====== Records
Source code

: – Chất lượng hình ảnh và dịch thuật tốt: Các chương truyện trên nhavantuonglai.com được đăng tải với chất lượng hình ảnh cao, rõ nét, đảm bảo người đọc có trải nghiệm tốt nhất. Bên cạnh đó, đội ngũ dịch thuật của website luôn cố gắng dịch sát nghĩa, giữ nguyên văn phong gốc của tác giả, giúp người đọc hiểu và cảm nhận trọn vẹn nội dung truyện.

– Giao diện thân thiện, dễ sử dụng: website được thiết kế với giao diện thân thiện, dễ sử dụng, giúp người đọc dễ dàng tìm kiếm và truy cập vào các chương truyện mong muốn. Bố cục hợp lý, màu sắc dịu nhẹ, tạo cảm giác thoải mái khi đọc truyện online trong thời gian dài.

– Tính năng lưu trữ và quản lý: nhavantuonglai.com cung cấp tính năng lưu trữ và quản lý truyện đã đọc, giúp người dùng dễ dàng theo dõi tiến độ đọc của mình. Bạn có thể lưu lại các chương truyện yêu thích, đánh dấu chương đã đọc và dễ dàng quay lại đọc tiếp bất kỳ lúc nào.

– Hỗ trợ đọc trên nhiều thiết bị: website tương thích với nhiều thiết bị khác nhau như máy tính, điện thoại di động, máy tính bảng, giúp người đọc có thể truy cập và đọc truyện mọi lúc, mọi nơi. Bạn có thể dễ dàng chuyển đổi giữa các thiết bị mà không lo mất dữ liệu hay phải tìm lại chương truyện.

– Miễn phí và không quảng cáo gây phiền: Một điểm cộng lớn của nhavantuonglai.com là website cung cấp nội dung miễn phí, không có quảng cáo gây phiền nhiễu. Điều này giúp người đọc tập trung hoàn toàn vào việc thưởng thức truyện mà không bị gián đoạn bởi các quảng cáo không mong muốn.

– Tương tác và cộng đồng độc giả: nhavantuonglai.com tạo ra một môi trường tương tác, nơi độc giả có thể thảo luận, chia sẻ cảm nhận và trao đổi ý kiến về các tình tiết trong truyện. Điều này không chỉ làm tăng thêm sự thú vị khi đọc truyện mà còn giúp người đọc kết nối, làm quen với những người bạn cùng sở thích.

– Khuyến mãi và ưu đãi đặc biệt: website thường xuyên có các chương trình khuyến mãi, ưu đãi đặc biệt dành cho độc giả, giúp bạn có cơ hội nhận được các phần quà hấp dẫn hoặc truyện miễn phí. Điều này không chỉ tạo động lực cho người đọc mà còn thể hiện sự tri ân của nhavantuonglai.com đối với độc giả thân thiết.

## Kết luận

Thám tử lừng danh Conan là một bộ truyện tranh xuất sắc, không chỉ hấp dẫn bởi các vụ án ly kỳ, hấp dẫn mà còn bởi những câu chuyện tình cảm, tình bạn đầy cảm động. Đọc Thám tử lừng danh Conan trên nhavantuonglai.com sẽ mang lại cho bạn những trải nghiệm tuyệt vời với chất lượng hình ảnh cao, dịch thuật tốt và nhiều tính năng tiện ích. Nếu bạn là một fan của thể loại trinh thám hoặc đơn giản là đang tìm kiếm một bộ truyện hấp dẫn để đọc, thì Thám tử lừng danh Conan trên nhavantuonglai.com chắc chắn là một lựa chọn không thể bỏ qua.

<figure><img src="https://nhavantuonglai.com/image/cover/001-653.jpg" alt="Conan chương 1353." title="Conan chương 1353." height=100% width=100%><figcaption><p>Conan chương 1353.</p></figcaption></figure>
============
--- Assigned task ---
What are the lines from the one with "giả thân thiết." through the last line of the records above? Quote them exactly and add nothing.

--- Exercise answer ---
– Khuyến mãi và ưu đãi đặc biệt: website thường xuyên có các chương trình khuyến mãi, ưu đãi đặc biệt dành cho độc giả, giúp bạn có cơ hội nhận được các phần quà hấp dẫn hoặc truyện miễn phí. Điều này không chỉ tạo động lực cho người đọc mà còn thể hiện sự tri ân của nhavantuonglai.com đối với độc giả thân thiết.

## Kết luận

Thám tử lừng danh Conan là một bộ truyện tranh xuất sắc, không chỉ hấp dẫn bởi các vụ án ly kỳ, hấp dẫn mà còn bởi những câu chuyện tình cảm, tình bạn đầy cảm động. Đọc Thám tử lừng danh Conan trên nhavantuonglai.com sẽ mang lại cho bạn những trải nghiệm tuyệt vời với chất lượng hình ảnh cao, dịch thuật tốt và nhiều tính năng tiện ích. Nếu bạn là một fan của thể loại trinh thám hoặc đơn giản là đang tìm kiếm một bộ truyện hấp dẫn để đọc, thì Thám tử lừng danh Conan trên nhavantuonglai.com chắc chắn là một lựa chọn không thể bỏ qua.

<figure><img src="https://nhavantuonglai.com/image/cover/001-653.jpg" alt="Conan chương 1353." title="Conan chương 1353." height=100% width=100%><figcaption><p>Conan chương 1353.</p></figcaption></figure>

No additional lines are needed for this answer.